Available data: Begin

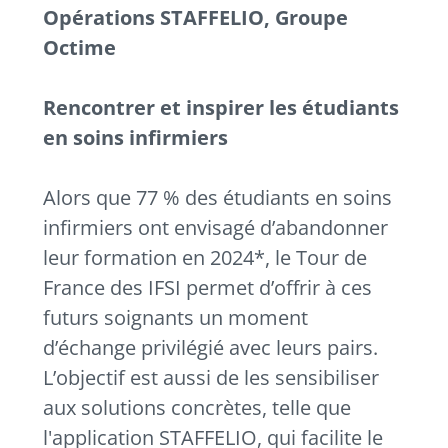
Opérations STAFFELIO, Groupe
Octime
Rencontrer et inspirer les étudiants
en soins infirmiers
Alors que 77 % des étudiants en soins
infirmiers ont envisagé d’abandonner
leur formation en 2024*, le Tour de
France des IFSI permet d’offrir à ces
futurs soignants un moment
d’échange privilégié avec leurs pairs.
L’objectif est aussi de les sensibiliser
aux solutions concrètes, telle que
l'application STAFFELIO, qui facilite le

Available data: End

- _Work item_:
The answer must be an exact restatement of all the records, with no pictures included.

- _Task response_:
Opérations STAFFELIO, Groupe
Octime
Rencontrer et inspirer les étudiants
en soins infirmiers
Alors que 77 % des étudiants en soins
infirmiers ont envisagé d’abandonner
leur formation en 2024*, le Tour de
France des IFSI permet d’offrir à ces
futurs soignants un moment
d’échange privilégié avec leurs pairs.
L’objectif est aussi de les sensibiliser
aux solutions concrètes, telle que
l'application STAFFELIO, qui facilite le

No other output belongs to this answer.